Heo eut peur et s’enfuit dans une pagode où on lui donna pour emploi de laver la statue du Bouddha. Quand il la lavait il ordonnait à la statue de lever le bras, et le Bouddha le levait ; de lever la jambe, et le Bouddha obéissait[3]. Un jour il oublia de lui dire de baisser le bras qu’il avait levé, et il remit sur l’autel son Bouddha avec un bras en l’air. Quand le supérieur vint faire ses dévotions il fut surpris de trouver le Bouddha dans cette attitude et en demanda la raison à Heo. « C’est que lorsque je l’ai eu lavé, lui répondit celui-ci, j’ai oublié de lui ordonner de baisser le bras. » Le bonze comprit que ce garçon là était un roi et que c’était pour cela que le Bouddha le redoutait (et lui obéissait). Il alla donc vite prévenir les autorités pour que l’on put s’emparer de lui et le faire périr, mais Heo s’enfuit à temps.

Il s’engagea comme jardinier. Chaque soir il arrosait les arbres. Un jour, voyant tous les aréquiers de même taille, il les montra du doigt en disant : « Celui-ci est le père, celui-ci le fils, celui-ci le petit fils. » Immédiatement tous les aréquiers se dépareillèrent, devenant l’un plus grand, l’autre plus petit. Quand le maître vint voir son jardin il trouva ses aréquiers inégaux et dit à Heo : « L’autre jour ils étaient tous d’égale hauteur, comment se fait-il qu’ils ne le soient plus. » Heo lui répondit : « C’est que je leur ai ordonné d’être l’un grand, l’autre petit, » Le maître voulait qu’il les remit dans leur premier état, mais il s’y refusa en disant : « Le sage ne mange que dans une écuelle et n’a qu’une parole ; je ne rétracterai pas ce que j’ai dit[4]. »

Le maître du jardin voulait le battre, mais il se sauva et alla coucher dans une maison. La maison était pleine et il ne trouvait pas de place pour dormir. Dans cette maison l’on honorait un génie placé sur une table. Il jeta le génie par terre et se coucha sur la table. Pendant la nuit il se réveilla et partit. Le matin venu, les gens de la maison virent le génie par terre ; ils essayèrent de le relever, mais il ne voulait pas quitter la place. Il leur dit par le ministère d’un inspiré : « J’habite la terre du roi, le roi m’a mis là, j’y reste. » Les gens de la maison comprirent alors que celui qui avait couché là cette nuit était un roi (prédestiné).

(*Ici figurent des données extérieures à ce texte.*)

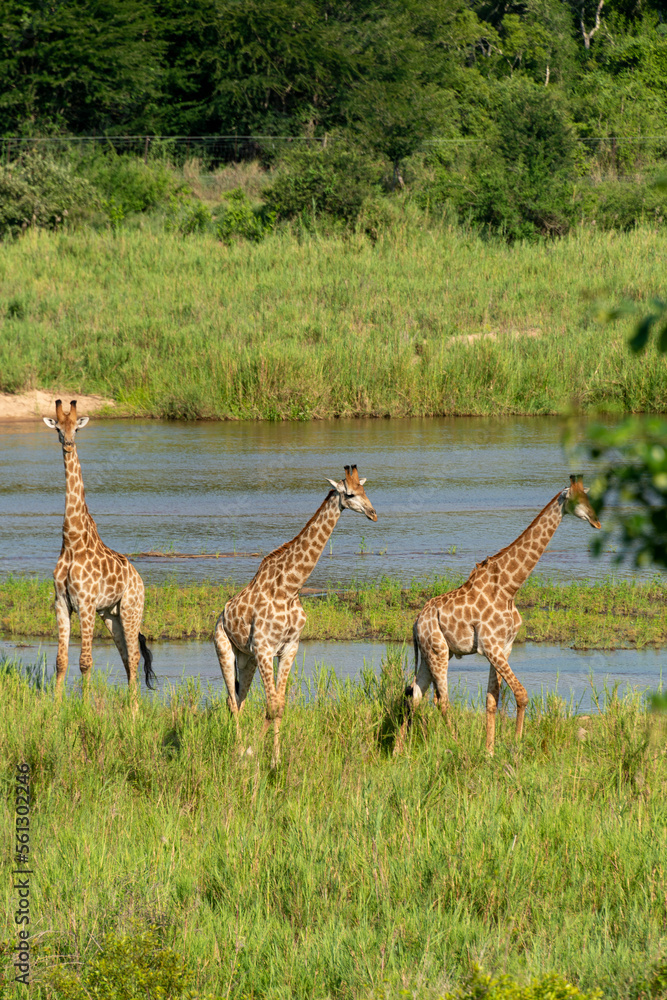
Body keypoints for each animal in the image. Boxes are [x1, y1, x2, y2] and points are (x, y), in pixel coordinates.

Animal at [43, 400, 155, 701]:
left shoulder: (85, 603)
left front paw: (83, 706)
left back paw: (134, 707)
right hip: (110, 615)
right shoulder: (62, 602)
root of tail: (139, 579)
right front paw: (55, 706)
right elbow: (61, 661)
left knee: (135, 657)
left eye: (76, 429)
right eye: (58, 428)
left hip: (130, 609)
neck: (72, 541)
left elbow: (85, 661)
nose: (68, 444)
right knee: (126, 657)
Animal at [214, 465, 377, 763]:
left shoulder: (289, 647)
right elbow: (271, 705)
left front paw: (275, 758)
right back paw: (238, 750)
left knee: (240, 700)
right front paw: (256, 753)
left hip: (246, 659)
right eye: (349, 493)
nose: (373, 513)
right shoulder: (265, 648)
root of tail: (221, 614)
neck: (289, 588)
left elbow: (279, 705)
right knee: (231, 701)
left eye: (364, 489)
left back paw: (240, 747)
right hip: (224, 649)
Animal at [400, 476, 601, 753]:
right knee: (441, 701)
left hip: (433, 653)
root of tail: (416, 621)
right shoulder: (491, 647)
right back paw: (456, 744)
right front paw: (515, 745)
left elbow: (492, 700)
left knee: (414, 695)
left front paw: (490, 751)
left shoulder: (503, 647)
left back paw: (398, 751)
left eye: (588, 497)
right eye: (576, 499)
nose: (596, 520)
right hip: (437, 651)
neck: (509, 587)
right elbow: (521, 694)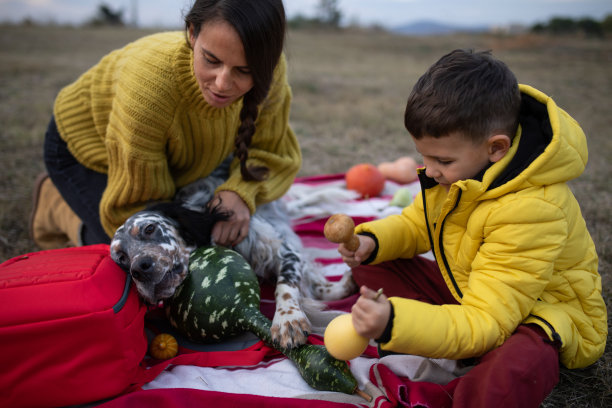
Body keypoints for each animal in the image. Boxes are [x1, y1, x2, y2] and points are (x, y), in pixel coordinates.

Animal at [112, 159, 356, 348]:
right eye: (121, 258)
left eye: (149, 229)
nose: (139, 269)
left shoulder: (283, 251)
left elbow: (286, 285)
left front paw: (288, 320)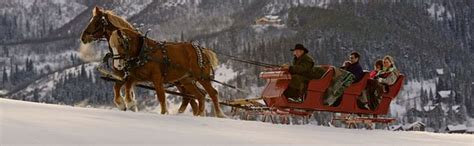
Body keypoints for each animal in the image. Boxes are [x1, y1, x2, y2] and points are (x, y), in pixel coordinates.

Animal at [79, 6, 224, 117]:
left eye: (96, 22)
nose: (83, 37)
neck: (141, 50)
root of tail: (202, 50)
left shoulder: (156, 78)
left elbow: (160, 96)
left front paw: (163, 113)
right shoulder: (133, 75)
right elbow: (121, 87)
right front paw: (126, 104)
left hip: (202, 77)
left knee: (211, 94)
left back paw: (219, 115)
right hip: (186, 80)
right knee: (198, 96)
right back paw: (198, 114)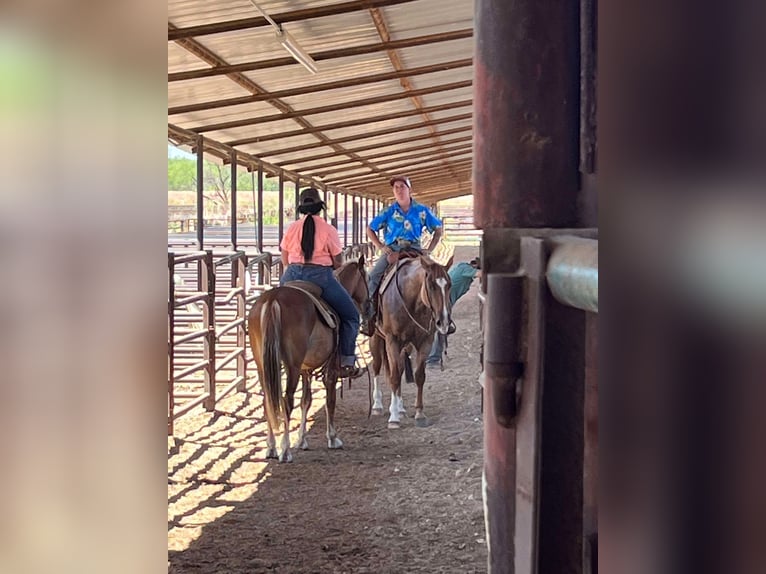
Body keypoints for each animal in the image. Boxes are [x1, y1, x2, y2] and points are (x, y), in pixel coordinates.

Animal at [250, 258, 370, 466]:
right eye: (367, 278)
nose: (370, 307)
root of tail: (273, 300)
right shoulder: (330, 370)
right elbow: (330, 401)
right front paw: (332, 438)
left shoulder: (305, 369)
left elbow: (306, 401)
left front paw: (302, 439)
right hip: (292, 366)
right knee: (286, 400)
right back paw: (285, 451)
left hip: (263, 365)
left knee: (268, 401)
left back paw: (271, 448)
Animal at [370, 258, 452, 430]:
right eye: (431, 286)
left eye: (449, 285)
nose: (443, 322)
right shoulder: (392, 340)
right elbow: (394, 376)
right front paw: (393, 418)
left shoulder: (425, 341)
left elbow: (419, 375)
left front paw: (419, 414)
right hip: (375, 338)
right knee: (377, 366)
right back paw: (378, 405)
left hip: (405, 346)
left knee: (401, 368)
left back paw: (400, 408)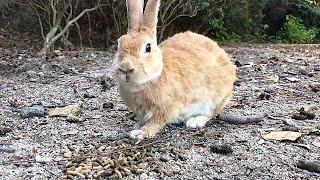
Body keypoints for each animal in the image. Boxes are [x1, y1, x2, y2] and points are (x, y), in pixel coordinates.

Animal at [113, 0, 238, 139]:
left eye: (148, 47)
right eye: (119, 44)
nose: (125, 69)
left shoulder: (167, 108)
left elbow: (156, 122)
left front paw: (140, 133)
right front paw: (138, 125)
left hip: (216, 98)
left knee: (210, 113)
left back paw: (195, 121)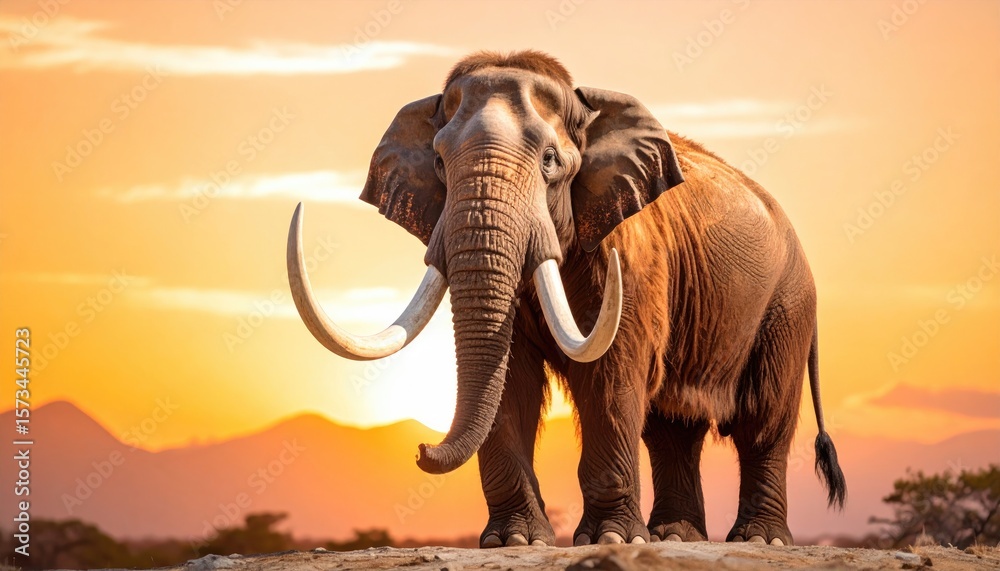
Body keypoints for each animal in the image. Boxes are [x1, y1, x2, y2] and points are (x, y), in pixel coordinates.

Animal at [286, 50, 846, 547]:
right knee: (672, 428)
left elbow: (611, 372)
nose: (422, 449)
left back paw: (760, 539)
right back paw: (676, 535)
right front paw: (514, 541)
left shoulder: (628, 250)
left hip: (788, 305)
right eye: (440, 164)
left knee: (763, 422)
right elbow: (510, 376)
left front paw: (612, 539)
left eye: (551, 161)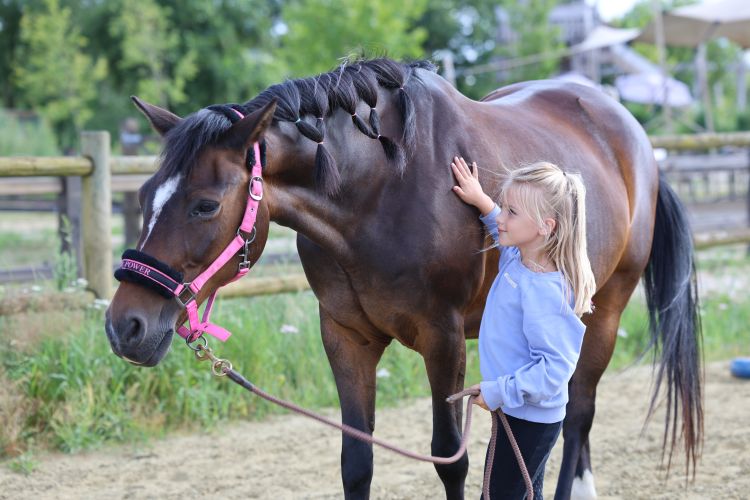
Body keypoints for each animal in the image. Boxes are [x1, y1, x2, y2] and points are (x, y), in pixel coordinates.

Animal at [105, 58, 702, 499]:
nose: (125, 326)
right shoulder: (345, 336)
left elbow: (450, 458)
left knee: (577, 414)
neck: (380, 188)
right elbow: (356, 459)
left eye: (205, 205)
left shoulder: (443, 338)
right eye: (143, 196)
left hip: (608, 307)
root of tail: (632, 135)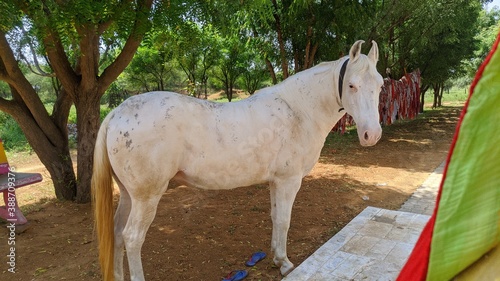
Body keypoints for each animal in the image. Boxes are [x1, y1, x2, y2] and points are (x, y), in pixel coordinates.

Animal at [93, 40, 382, 280]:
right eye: (352, 85)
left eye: (379, 85)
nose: (372, 135)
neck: (298, 110)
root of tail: (116, 113)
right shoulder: (288, 181)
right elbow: (284, 220)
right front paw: (286, 264)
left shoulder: (276, 182)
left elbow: (275, 217)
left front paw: (277, 258)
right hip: (146, 197)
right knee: (132, 238)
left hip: (129, 195)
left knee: (117, 234)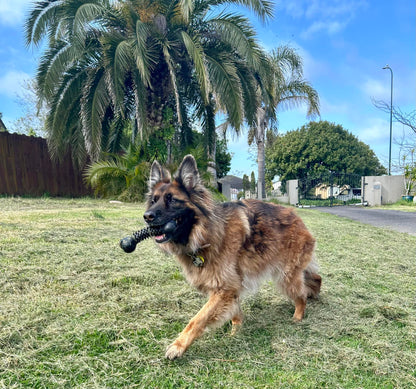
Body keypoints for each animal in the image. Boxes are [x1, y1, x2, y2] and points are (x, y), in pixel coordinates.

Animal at [143, 154, 322, 358]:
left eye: (172, 200)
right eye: (154, 200)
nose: (147, 217)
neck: (206, 234)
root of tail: (298, 218)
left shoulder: (224, 287)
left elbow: (198, 319)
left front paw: (178, 345)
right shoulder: (229, 288)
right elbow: (234, 311)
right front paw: (236, 331)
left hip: (286, 276)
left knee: (301, 294)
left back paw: (298, 316)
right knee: (315, 279)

Par la suite Heo se révolta et devint roi. Sa femme courut à lui les cheveux tombants, et il la reconnut pour son épouse.



  1. Les devins tirent de ces signes divers présages suivant la position qu’ils occupent sur le corps.
  2. Giét ba ho ; exterminer les trois familles, c’est-à-dire fa famille du père, celle de la mère et celle de la femme.
  3. Cf. le Thanh dong deu couvert de sueur devant Minh mang (n° XI).
  4. C’est un dicton du pays : làm con ngwoi ta, an mot doi, aoi mot loi. Un homme ne mange que dans une écuelle et n’a qu’une parole.